Out of curiosity, where do you find that you’re hitting the limits of what it can handle?


To give a very basic example: its times can't do input capture. This means you have no easy way to do high-accuracy pulse time measurement. Compare the two datasheets, and the STM33's timers literally have orders of magnitude more features.

Only having two UARTs can be limiting - and PIO is a no-go if you want offloaded parity checking and flow control. The PIO doesn't have an easy external clock input. No CAN or Ethernet makes usage in larger systems tricky. There's no USB Type-C comms support. Its ADC is anemic (only 4 channels, with 36 io pins?). There are no analog comparators. It doesn't have capacitive touch sensing. There's no EEPROM.

None of them are direct dealbreakers and you can work around most of them using external hardware - but why would you want to do so if you could also grab a MCU which has it fully integrated already?

>This means you have no easy way to do high-accuracy pulse time measurement

is 2.5ns (https://github.com/gusmanb/logicanalyzer) to 3.3ns (https://github.com/schlae/pico-dram-tester) resolution not enough for you?

That is exactly the problem: you need to use PIO to constantly read the pins, and analyze the bitstream in software. At high speeds this takes up a substantial fraction of your compute resources, and it makes any kind of sleep impossible.

On a STM32 you can just set up the timer and forget about it until you get a "hey, we saw a pulse at cycle 1234" interrupt. The two are not the same.

My argument wasn't "this is completely impossible", but "this is needlessly complicated".

Thank you for the really detailed reply.
You can buy custom RP2040 boards and attach GPS. My projects are paired with an Si5351A and a 0.5 ppm TCXO. GPS gets you 1PPS
Yes, but the goal was "accurate capture of timer count on input pulse", not "get a 1PPS pulse somewhere on your board".
Agreed; RP2040 doesn’t have true timer input-capture like STM32 (no CNT->CCR latch on edge). That criticism is fair.
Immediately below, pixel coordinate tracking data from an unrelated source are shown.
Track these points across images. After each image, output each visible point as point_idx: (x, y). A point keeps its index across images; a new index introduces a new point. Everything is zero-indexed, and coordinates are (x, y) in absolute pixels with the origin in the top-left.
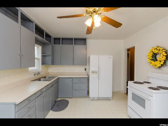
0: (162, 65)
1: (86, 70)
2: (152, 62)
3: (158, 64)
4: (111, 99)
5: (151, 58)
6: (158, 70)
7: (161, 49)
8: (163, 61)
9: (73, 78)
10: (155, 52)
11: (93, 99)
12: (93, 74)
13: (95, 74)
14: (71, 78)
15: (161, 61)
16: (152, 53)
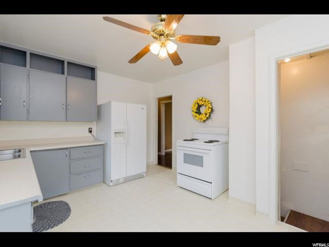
0: (207, 118)
1: (91, 132)
2: (197, 115)
3: (203, 117)
4: (145, 176)
5: (196, 111)
6: (203, 124)
7: (207, 101)
8: (209, 114)
9: (71, 149)
10: (200, 104)
11: (118, 183)
12: (117, 136)
13: (121, 136)
14: (67, 149)
15: (206, 114)
16: (197, 105)
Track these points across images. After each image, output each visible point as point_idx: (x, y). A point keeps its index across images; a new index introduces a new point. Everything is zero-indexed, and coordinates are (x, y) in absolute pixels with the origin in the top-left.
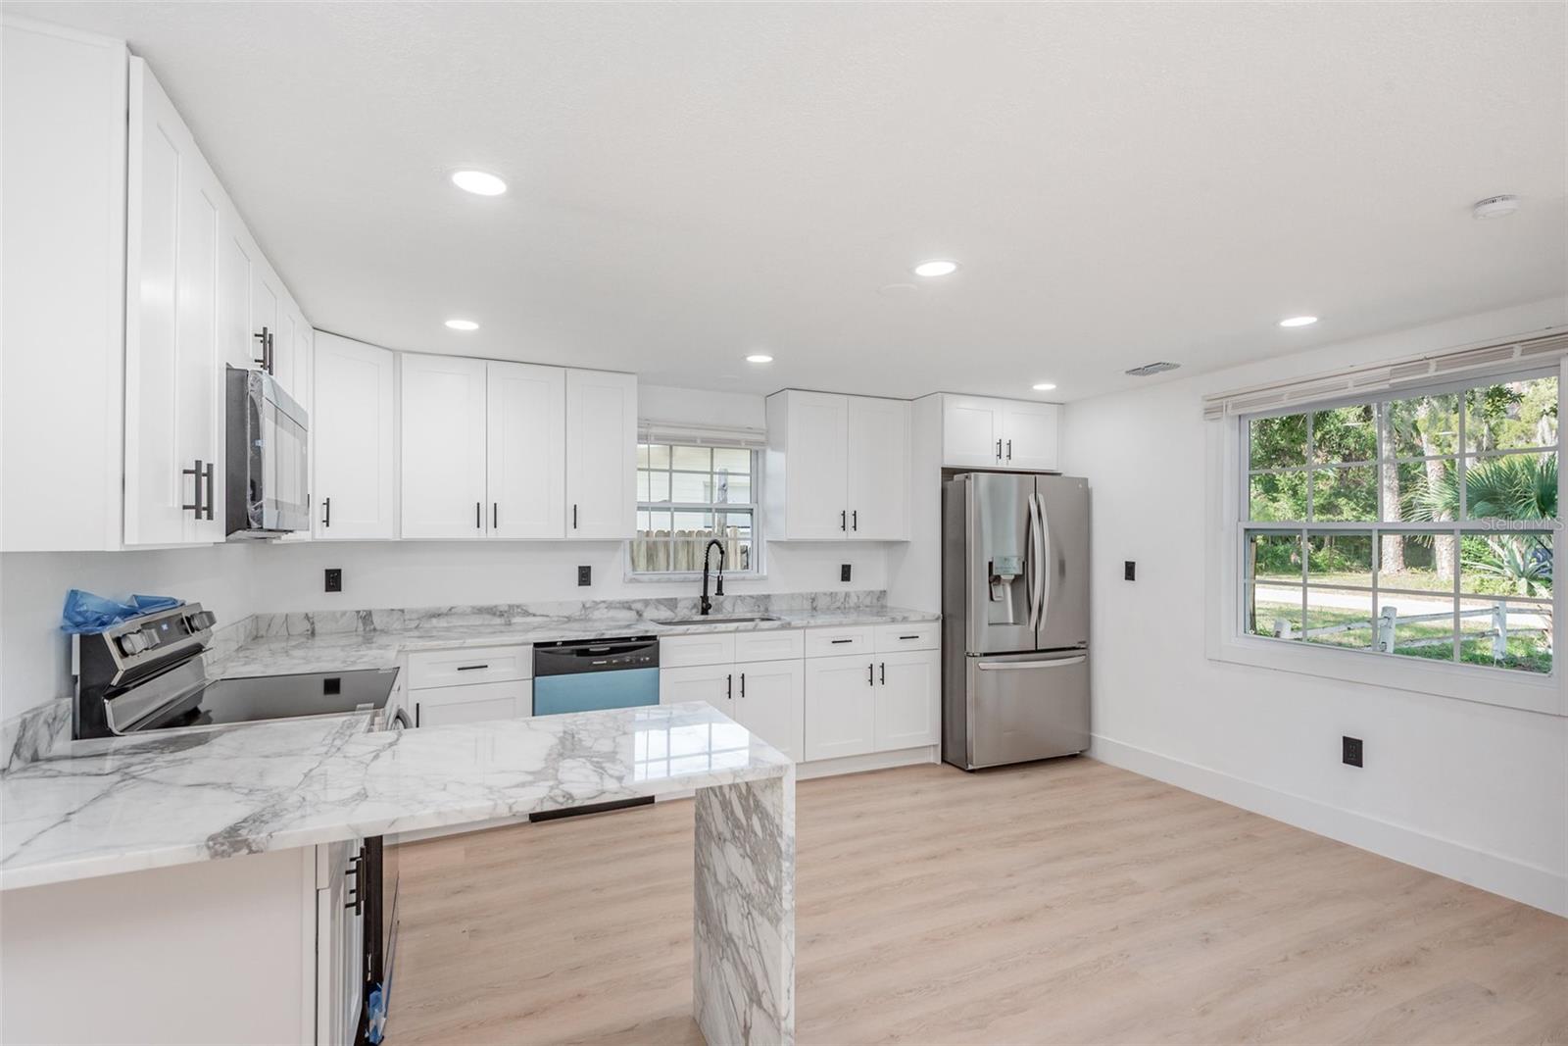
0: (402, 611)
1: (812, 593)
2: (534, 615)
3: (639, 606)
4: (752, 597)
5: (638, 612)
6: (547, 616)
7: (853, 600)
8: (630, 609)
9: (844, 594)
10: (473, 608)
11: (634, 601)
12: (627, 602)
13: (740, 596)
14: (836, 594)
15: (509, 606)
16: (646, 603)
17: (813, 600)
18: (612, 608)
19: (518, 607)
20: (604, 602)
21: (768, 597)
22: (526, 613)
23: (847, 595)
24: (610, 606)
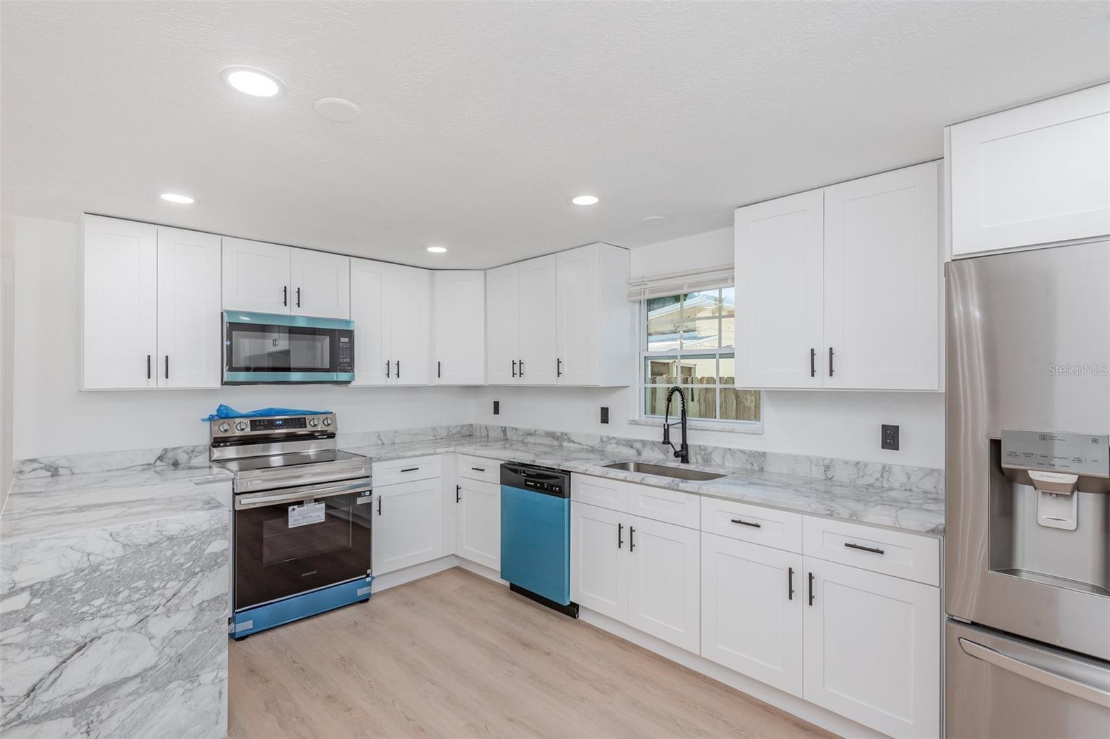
0: (517, 429)
1: (824, 459)
2: (574, 442)
3: (638, 446)
4: (743, 452)
5: (638, 451)
6: (580, 444)
7: (898, 478)
8: (632, 447)
9: (880, 468)
10: (545, 432)
11: (636, 441)
12: (630, 441)
13: (730, 449)
14: (866, 465)
15: (562, 433)
16: (644, 443)
17: (827, 468)
18: (619, 444)
19: (566, 434)
20: (614, 438)
21: (764, 454)
22: (570, 441)
23: (885, 469)
24: (619, 442)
What Pico/RP2040 projects do instead is use a PIO state machine clocked from the system clock to deterministically timestamp edges (often DMA’d out). It avoids ISR latency and gives cycle-accurate edge timing relative to the MCU clock. It’s not a built-in capture peripheral, but it achieves the same practical result.

If you want a drop-in hardware capture block with filtering and prescalers, STM32 is the better choice. RP2040 trades fixed peripherals for a programmable timing fabric.